Von dem Entschluß, den Don Alphonso und Gil Blas nach diesem Abenteuer faßten.

 

Wir ritten nach unsrer löblichen Gewohnheit die ganze Nacht hindurch; und bei Sonnenaufgang befanden wir uns bei einem kleinen Dorf zwei Meilen vor Segorbe. Da wir sehr müde waren, verließen wir die Landstraße gern, um ein Weidengebüsch zu erreichen, das wir am Fuß eines Hügels tausend bis zwölfhundert Schritte vor dem Dorf erblickten. Wir fanden angenehmen Schatten unter den Weiden, und den Fuß der Bäume bespülte ein Bach. Die Stelle gefiel uns; wir beschlossen, dort den Tag zu verbringen. Wir schirrten unsre Pferde ab, um sie grasen zu lassen, und lagerten uns auf der Weide.

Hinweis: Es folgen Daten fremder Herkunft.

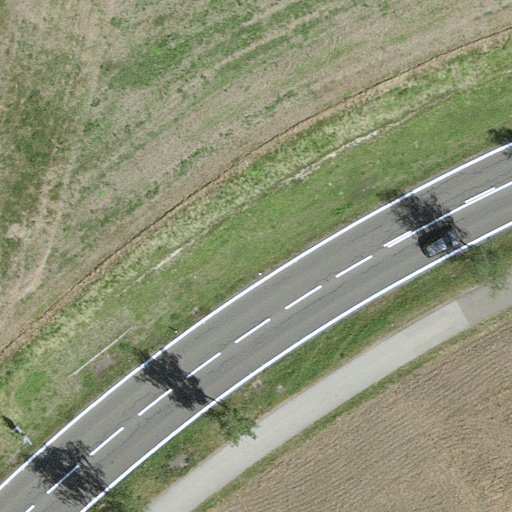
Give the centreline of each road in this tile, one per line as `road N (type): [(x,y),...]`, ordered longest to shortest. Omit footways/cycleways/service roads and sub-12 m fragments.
road 1 (secondary): [(28,511),(244,332),(333,275),(511,188)]
road 2 (unclassified): [(162,511),(222,458),(511,274)]
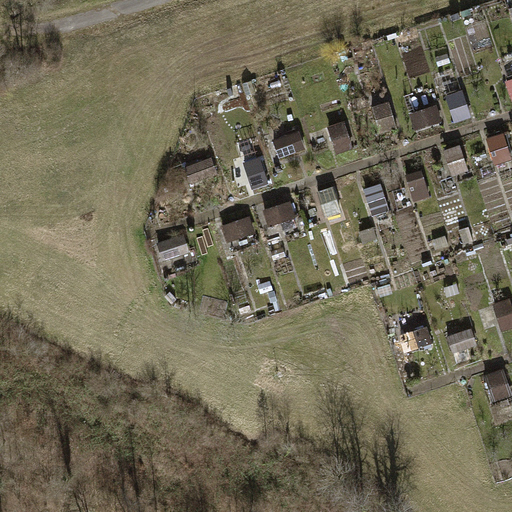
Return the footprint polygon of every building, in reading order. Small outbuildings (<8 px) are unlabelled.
[(445,95),(454,122),(471,116),(462,89),(445,95)] [(371,106),(380,134),(398,128),(389,100),(371,106)] [(410,113),(415,130),(441,121),(435,104),(410,113)] [(328,125),(336,153),(352,148),(344,120),(328,125)] [(272,138),(278,156),(304,148),(299,130),(272,138)] [(487,137),(494,163),(511,159),(503,133),(487,137)] [(443,149),(451,175),(468,169),(460,144),(443,149)] [(242,161),(251,189),(269,183),(259,156),(242,161)] [(183,167),(189,184),(216,173),(210,157),(183,167)] [(405,173),(413,199),(429,194),(421,168),(405,173)] [(363,188),(372,215),(388,210),(380,183),(363,188)] [(317,191),(325,217),(341,212),(333,186),(317,191)] [(262,210),(268,227),(295,218),(289,201),(262,210)] [(220,225),(226,242),(255,232),(249,216),(220,225)] [(156,243),(162,261),(189,252),(183,234),(156,243)] [(493,303),(502,330),(511,326),(511,304),(510,298),(493,303)] [(399,335),(405,352),(432,343),(427,326),(399,335)] [(442,333),(454,367),(473,360),(468,348),(477,344),(472,328),(459,332),(457,327),(442,333)] [(485,375),(494,402),(511,395),(511,393),(503,369),(485,375)]
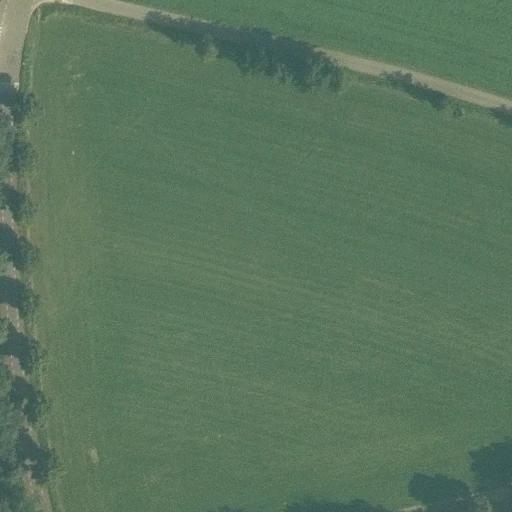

Wir ruhten ein wenig aus und leerten dann Schlauch und Quersack vollends. Nach einem reichlichen Frühstück vergnügten wir uns damit, das Geld zu zählen, das wir Samuel Simon genommen hatten; es belief sich auf dreitausend Dukaten; mit dem, was wir schon hatten, konnten wir uns also rühmen, nicht schlecht bei Kasse zu sein.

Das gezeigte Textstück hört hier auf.